Students reminded each other to leave the root collar at the base of the trunk exposed for airflow, took turns scooping soil and brainstormed names for each of their trees. These ranged from “Cherry” to “Chandler Bing” to “The Lorax,” and will inspire students to continue visiting their trees and admiring this project’s impact as they grow.

The groups cooled off in the shade once planting was done and learned about career paths related to trees from some of the day’s volunteers.

Forestry lecturer Ann Powers shared details about the arboriculture and tree identification classes she teaches at UNL and Pete Smith, urban forestry program manager with the Arbor Day Foundation, described his role in bringing information and trees into communities just like Kahoa’s.

Both groups of fourth graders were especially interested in hearing about Kaylyn Neverve’s work as a park planner for Lincoln Parks and Recreation. Neverve described the process to redesign the playground at Kahoa Park, which included selecting area-appropriate tree species like bur oak, triumph elm and serviceberry in preparation for the planting day.

This idea of planting the right tree in the right place echoed what Kahoa students learned at a schoolwide assembly the week prior.

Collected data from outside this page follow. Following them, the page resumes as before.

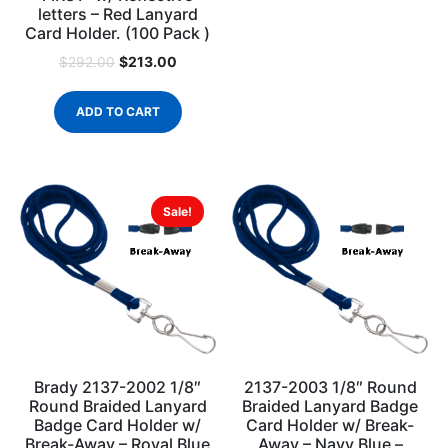
letters – Red Lanyard
Card Holder. (100 Pack )
$
213.00
$
292.00
ADD TO CART
Sale!
Brady 2137-2002 1/8″
2137-2003 1/8″ Round
Round Braided Lanyard
Braided Lanyard Badge
Badge Card Holder w/
Card Holder w/ Break-
Break-Away – Royal Blue
Away – Navy Blue –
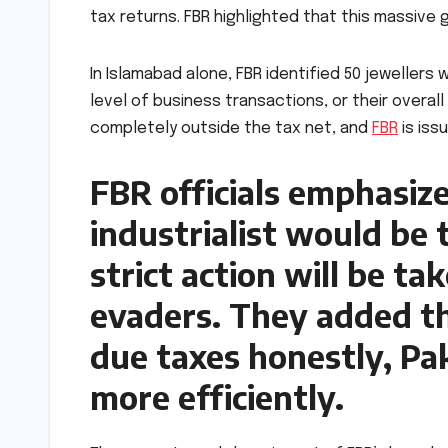
tax returns. FBR highlighted that this massive
In Islamabad alone, FBR identified 50 jewellers
level of business transactions, or their overal
completely outside the tax net, and
FBR
is iss
FBR officials emphasize
industrialist would be
strict action will be t
evaders. They added tha
due taxes honestly, Pa
more efficiently.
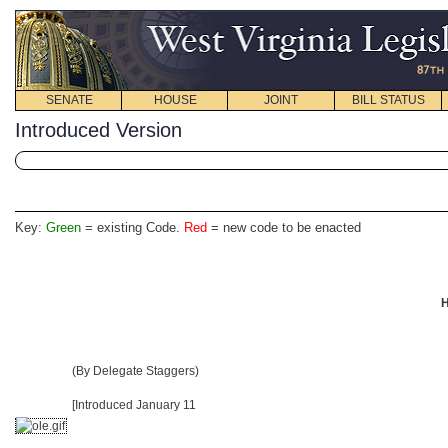
SENATE
HOUSE
JOINT
BILL STATUS
Introduced Version
Key:
Green
= existing Code.
Red
= new code to be enacted
H
(By Delegate Staggers)
[Introduced January 11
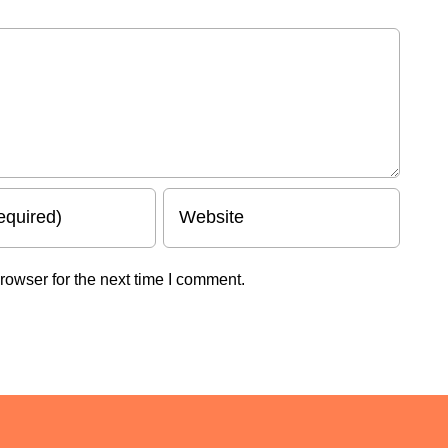
rowser for the next time I comment.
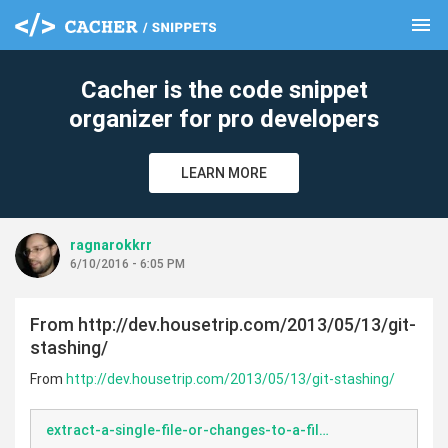
menu
clear
Cacher is the code snippet
organizer for pro developers
LEARN MORE
ragnarokkrr
6/10/2016 - 6:05 PM
From http://dev.housetrip.com/2013/05/13/git-
stashing/
From
http://dev.housetrip.com/2013/05/13/git-stashing/
extract-a-single-file-or-changes-to-a-file-from-a-git-stash.bash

Professor Elwood Pricklethorn paid the school a visit just after Arbor Day and brought students up to speed on how trees grow and the many functions they can serve, as well as how to protect the young trees that would soon take root in the park.

Kahoa recently submitted an application for Tree Campus K-12 recognition and hopes to celebrate the accomplishment this coming fall. They are the first LPS elementary school to apply, joining Northeast High School as the district’s second application overall.

We at LPS Sustainability are so excited to see students connect learning with action in a way that will have a lasting impact on their school and their community! None of this would have been possible without support from all the day’s volunteers, as well as Kahoa Elementary School’s staff, students and families.